My understanding is that the
gq_stats from the
sample_qc function are computed from ‘GQ’ field. But why Hail complains missing elements in PL field? How am I able to compute
gq_stats when my vcf only contains ‘GQ’ but not ‘PL’?
Hey @jialiwang1211 !
I’m sorry you’re having trouble with Hail. The issue is almost certainly not with
sample_qc. Are you using
split_multi_hts? Hail assumes that either:
- the PL field is missing, or
- the PL field is an array of not missing values.
It sounds like you have a PL field that is an array of missing values.

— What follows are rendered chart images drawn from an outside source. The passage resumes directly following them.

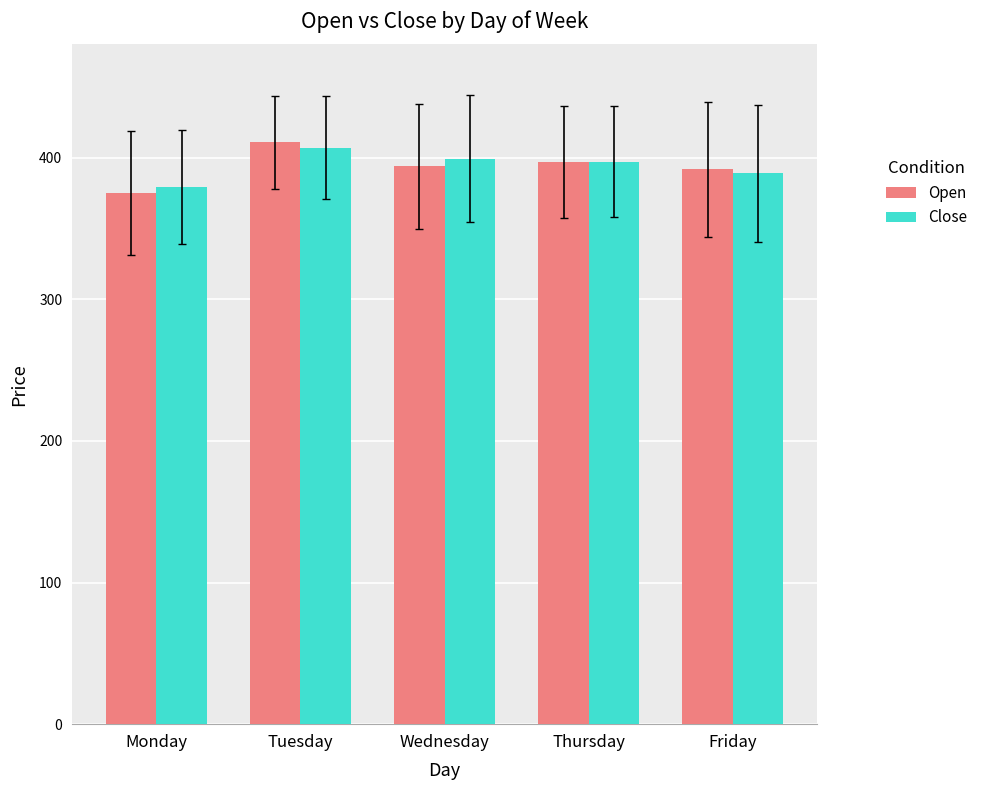

How many values in the Open series exceed 393?

3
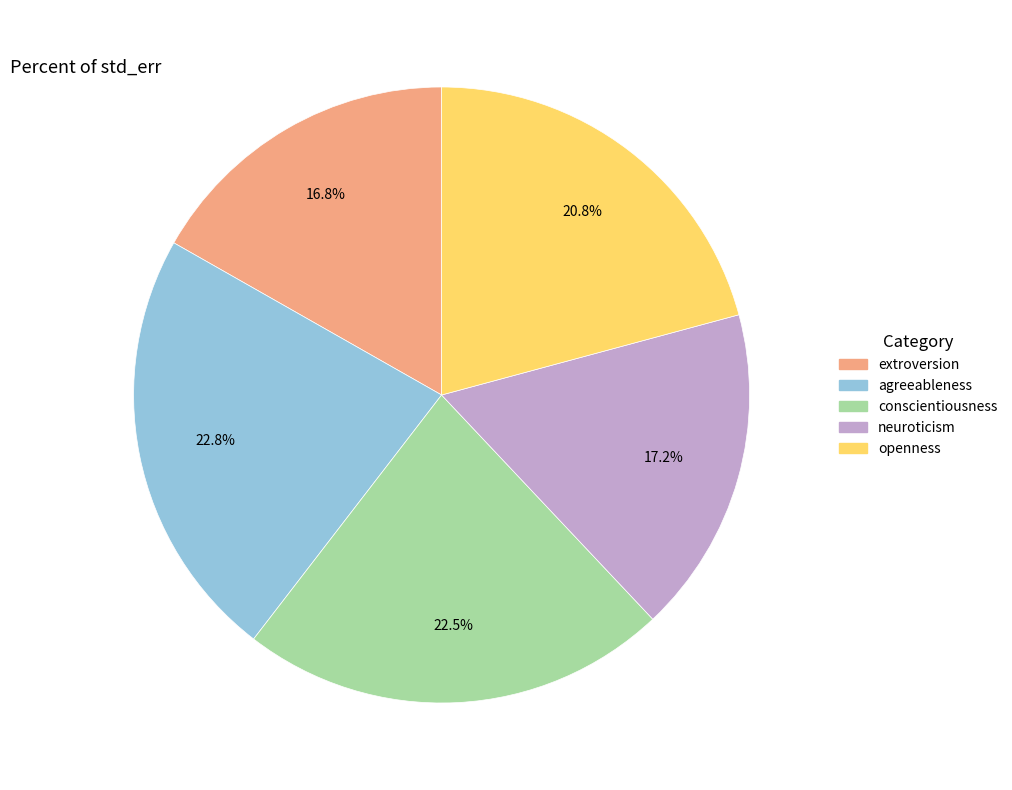

How many slices are in this pie chart?

5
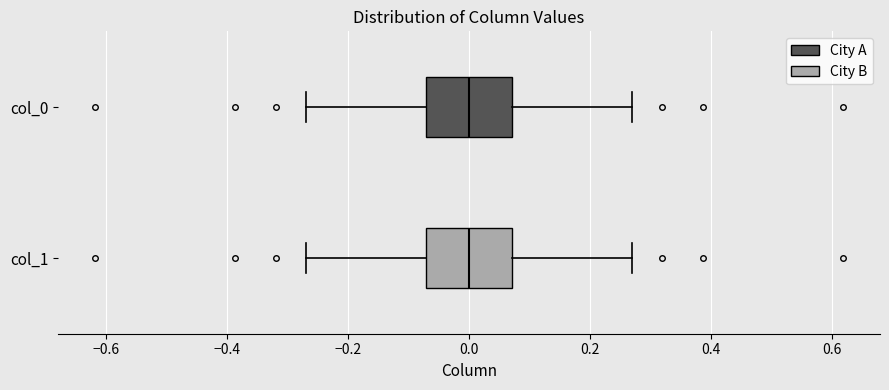

Reading bottom to top, transcribe this box plot: for each box, give where its median line is, the range the box spans, and where its two whiskers end, as read against the x-axis. The values are not printed on the chart, so give them approximately, as read against the axis.

col_1: median 0.00, box -0.08 to 0.08, whiskers -0.28 to 0.28
col_0: median 0.00, box -0.08 to 0.08, whiskers -0.28 to 0.28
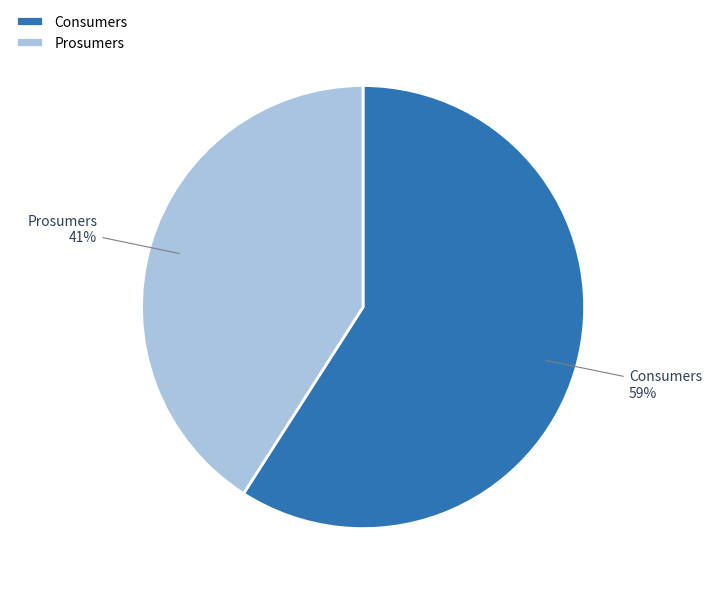

Which category accounts for the majority?

Consumers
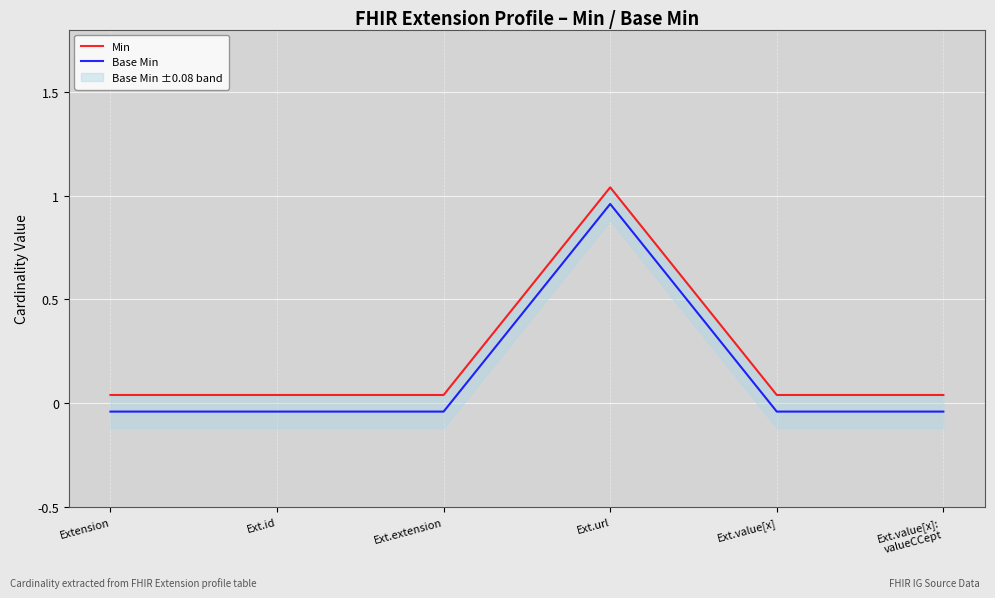

Reading left to right, list all the values displayed in this chart.

Min: 0.0	0.0	0.0	1.0	0.0	0.0
Base Min: -0.0	-0.0	-0.0	1.0	-0.0	-0.0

You can fix this by running this after you read or import your data:
mt = mt.annotate(PL = hl.null(mt.PL.dtype))
Also, be aware that split_multi_hts cannot recalculate an appropriate GQ if the PL field is missing.
Thank you for your prompt reply!
Yes I was using
split_multi_hts, and yes the PL field in my vcf is an array of missing values.
The problem is fixed by using the code:
mt = hl.variant_qc(hl.split_multi_hts(mt.drop('PL')), name='qc')
Note that I need to drop the PL field in the multi_hts step, otherwise the GQ field becomes NA.